Oxford Comma

I happened across an article late last week suggesting I ‘Always Put a Comma Before “and” in a List, No Matter What Your Old Grammar Teacher Said’. I totally disagree. I don’t recall ever having a grammar teacher. I’m certain I hadn’t heard of an Oxford comma before I got my technical writing certificate, well into my thirties. But even the article concludes, “consider your commas carefully.”

The Oxford comma (or serial comma, not to be confused with the Vampire Weekend song) is “a comma placed immediately before the coordinating conjunction (usually and or or) in a series of three or more terms.”. Quite a few popular style guides advocate the Oxford comma, but the last few style guides I adhered to did not, except to avoid confusion. And I firmly believe that avoiding confusion is at the heart of the issue. The Wikipedia page even contains a handful of examples of ambiguous uses both with and without the comma.
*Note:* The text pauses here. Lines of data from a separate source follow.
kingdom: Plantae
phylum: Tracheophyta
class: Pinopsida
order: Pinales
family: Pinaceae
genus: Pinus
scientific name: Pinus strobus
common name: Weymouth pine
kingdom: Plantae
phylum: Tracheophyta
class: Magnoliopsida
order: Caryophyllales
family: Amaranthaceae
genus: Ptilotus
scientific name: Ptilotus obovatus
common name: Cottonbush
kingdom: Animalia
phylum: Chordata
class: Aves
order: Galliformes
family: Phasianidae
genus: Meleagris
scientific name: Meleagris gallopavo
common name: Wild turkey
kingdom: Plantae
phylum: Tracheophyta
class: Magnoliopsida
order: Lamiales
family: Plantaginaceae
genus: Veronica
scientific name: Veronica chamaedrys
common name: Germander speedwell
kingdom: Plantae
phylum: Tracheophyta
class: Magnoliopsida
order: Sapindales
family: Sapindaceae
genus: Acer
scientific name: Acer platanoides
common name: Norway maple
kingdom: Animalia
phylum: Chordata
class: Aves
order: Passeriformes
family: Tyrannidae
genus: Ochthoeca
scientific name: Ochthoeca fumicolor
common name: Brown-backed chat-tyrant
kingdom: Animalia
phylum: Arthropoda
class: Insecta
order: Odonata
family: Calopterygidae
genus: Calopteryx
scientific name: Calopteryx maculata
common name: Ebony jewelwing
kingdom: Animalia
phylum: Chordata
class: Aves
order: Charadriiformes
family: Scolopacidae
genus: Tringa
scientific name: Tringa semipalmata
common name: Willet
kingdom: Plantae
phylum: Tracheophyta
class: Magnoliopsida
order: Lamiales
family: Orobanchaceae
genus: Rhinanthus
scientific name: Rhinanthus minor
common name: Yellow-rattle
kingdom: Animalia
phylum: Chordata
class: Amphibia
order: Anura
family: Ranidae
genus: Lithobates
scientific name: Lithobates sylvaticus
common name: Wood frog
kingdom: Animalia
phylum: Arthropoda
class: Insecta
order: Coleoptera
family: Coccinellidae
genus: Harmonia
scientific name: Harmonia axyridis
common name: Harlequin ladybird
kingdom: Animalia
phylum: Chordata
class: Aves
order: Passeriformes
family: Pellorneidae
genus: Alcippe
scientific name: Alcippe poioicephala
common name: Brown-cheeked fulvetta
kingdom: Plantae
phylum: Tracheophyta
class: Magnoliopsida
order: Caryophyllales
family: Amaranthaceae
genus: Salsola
A recent lawsuit, brought by a group of truck drivers, hinged on the interpretation of legislation exempting “The canning, processing, preserving, freezing, drying, marketing, storing, packing for shipment or distribution” of certain goods from overtime pay. A New York Times article, an NPR Planet Money episode and the above-mentioned Lifehacker article suggest that the missing comma was worth $10 million. While the settlement of the lawsuit was indeed worth $10 million, and the case hinged on the Maine Legislative Drafting Manual advising against use of the serial comma, it was a lack of clarity in the legislation that led to the lawsuit.

My advice is to be consistent with your comma usage and even rewrite your sentence, if necessary, to ensure clarity.